[Records for this task]

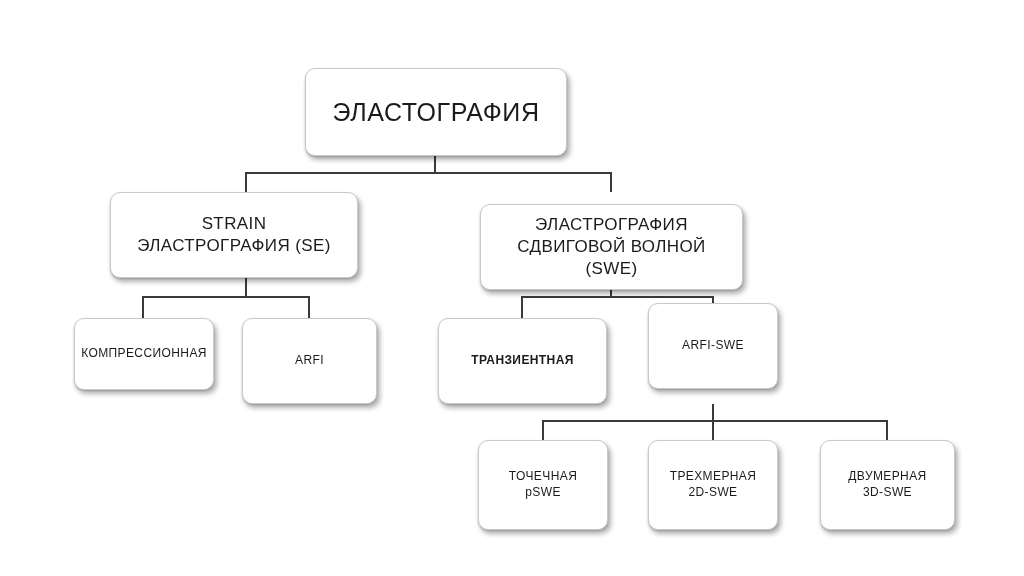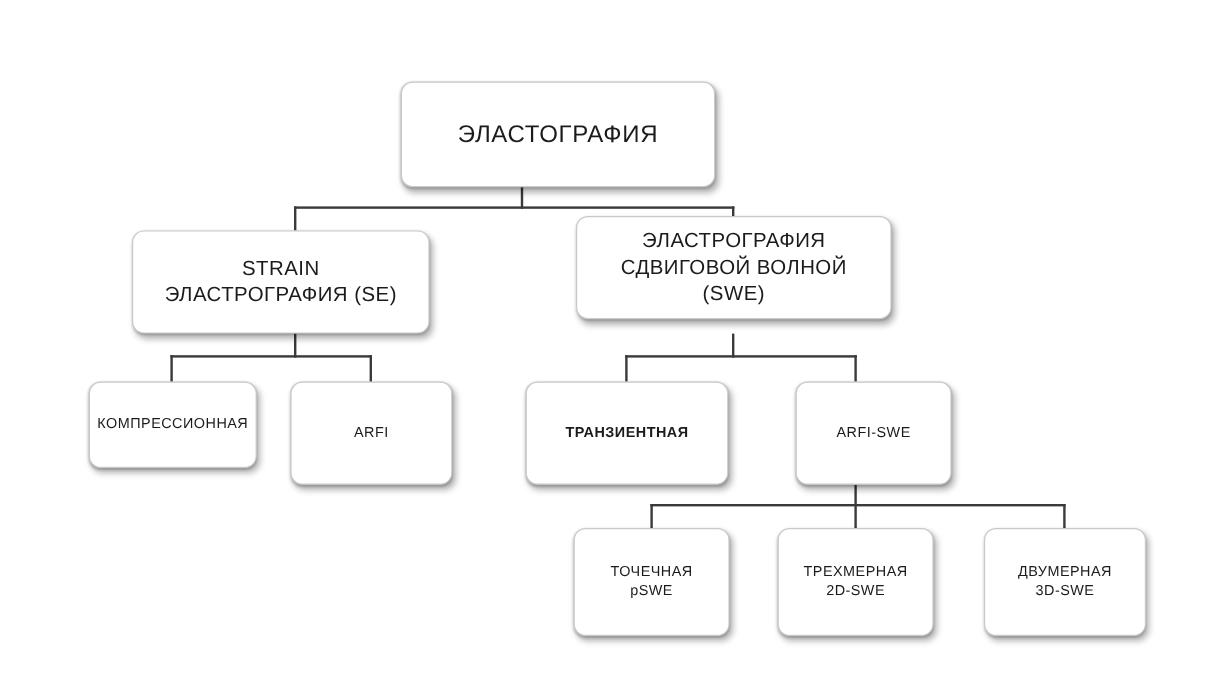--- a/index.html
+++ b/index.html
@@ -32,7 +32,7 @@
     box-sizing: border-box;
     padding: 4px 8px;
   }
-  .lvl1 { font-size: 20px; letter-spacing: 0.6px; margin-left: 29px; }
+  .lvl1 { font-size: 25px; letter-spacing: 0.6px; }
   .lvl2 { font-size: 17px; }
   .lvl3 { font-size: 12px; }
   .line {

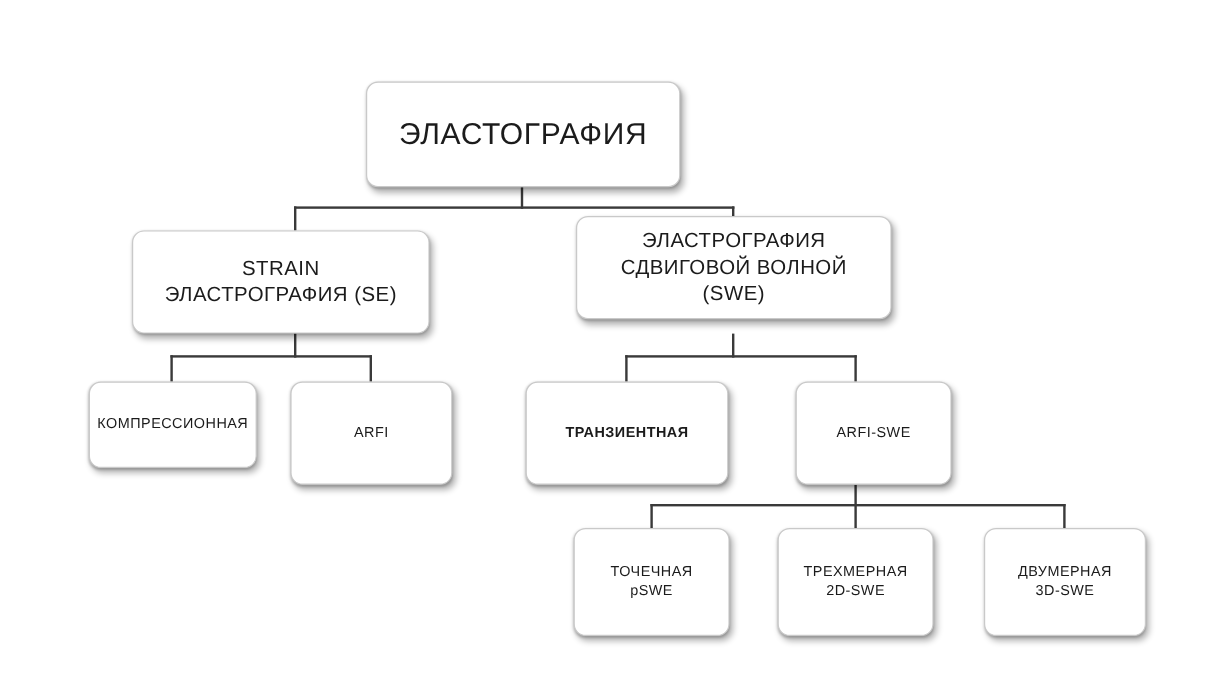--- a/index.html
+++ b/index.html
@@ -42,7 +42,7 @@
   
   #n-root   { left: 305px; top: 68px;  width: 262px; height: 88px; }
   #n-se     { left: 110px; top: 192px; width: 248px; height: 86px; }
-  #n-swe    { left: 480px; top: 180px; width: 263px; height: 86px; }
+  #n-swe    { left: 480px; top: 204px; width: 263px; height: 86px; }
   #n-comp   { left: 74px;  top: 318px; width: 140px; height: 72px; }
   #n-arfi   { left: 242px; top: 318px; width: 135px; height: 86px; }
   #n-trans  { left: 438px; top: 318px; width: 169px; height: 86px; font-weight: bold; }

---

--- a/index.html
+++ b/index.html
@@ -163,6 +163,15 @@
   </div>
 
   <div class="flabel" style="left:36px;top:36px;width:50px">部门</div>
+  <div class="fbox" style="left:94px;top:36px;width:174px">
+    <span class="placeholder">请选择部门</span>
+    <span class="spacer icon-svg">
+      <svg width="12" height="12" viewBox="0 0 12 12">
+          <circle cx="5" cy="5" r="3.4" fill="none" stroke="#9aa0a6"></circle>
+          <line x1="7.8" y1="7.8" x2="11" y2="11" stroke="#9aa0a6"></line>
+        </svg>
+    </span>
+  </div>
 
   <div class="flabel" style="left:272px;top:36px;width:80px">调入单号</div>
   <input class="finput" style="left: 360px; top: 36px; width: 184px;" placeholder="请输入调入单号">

==

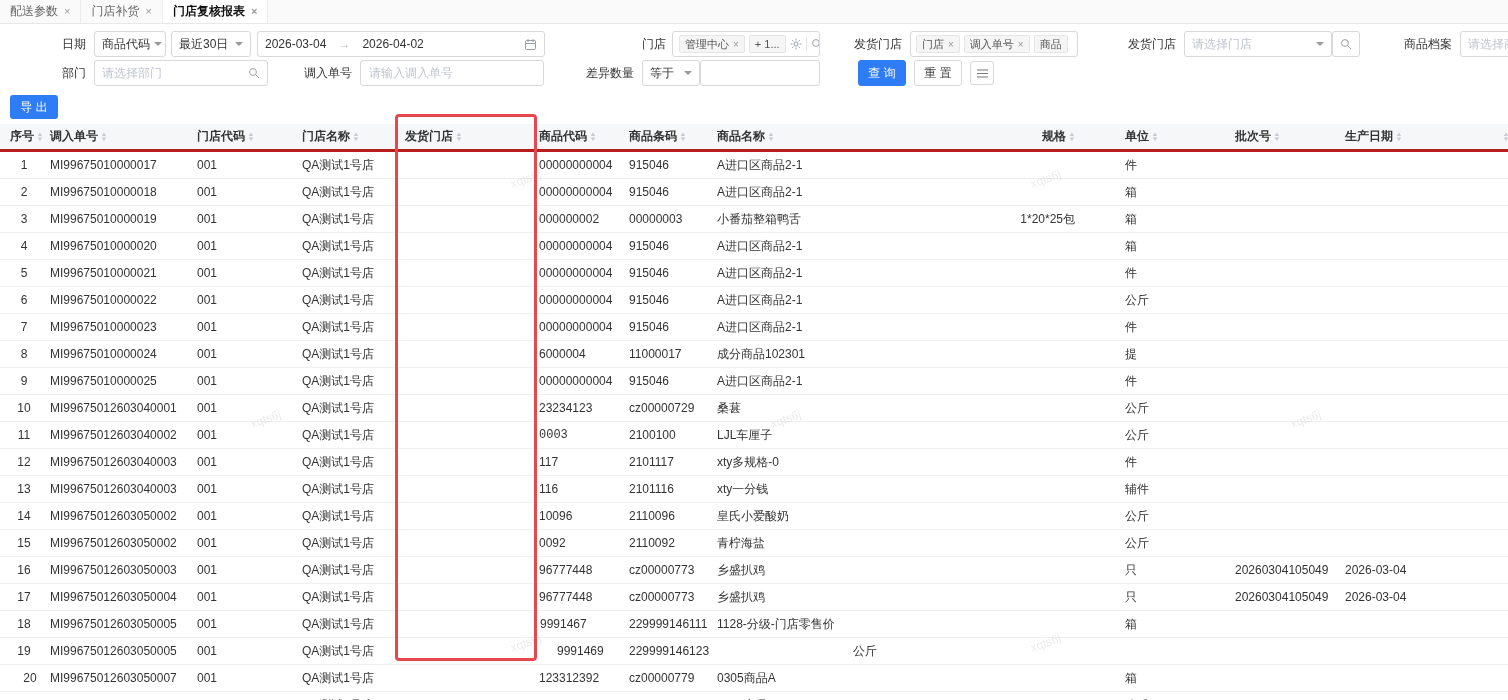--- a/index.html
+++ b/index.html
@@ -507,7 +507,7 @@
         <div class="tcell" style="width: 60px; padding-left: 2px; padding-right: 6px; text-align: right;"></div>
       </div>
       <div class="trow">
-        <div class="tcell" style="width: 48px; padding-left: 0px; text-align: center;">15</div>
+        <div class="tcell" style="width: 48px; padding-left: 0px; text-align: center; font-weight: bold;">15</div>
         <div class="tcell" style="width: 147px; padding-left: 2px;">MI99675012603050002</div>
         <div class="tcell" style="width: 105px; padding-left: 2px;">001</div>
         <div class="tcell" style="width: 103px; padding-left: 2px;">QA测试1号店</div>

[About this exercise] When a line in the material includes the word "font", copy it out.

[Written reply]
-  .lvl1 { font-size: 20px; letter-spacing: 0.6px; margin-left: 29px; }
+  .lvl1 { font-size: 25px; letter-spacing: 0.6px; }
   .lvl2 { font-size: 17px; }
   .lvl3 { font-size: 12px; }
   #n-trans  { left: 438px; top: 318px; width: 169px; height: 86px; font-weight: bold; }
+        <div class="tcell" style="width: 48px; padding-left: 0px; text-align: center; font-weight: bold;">15</div>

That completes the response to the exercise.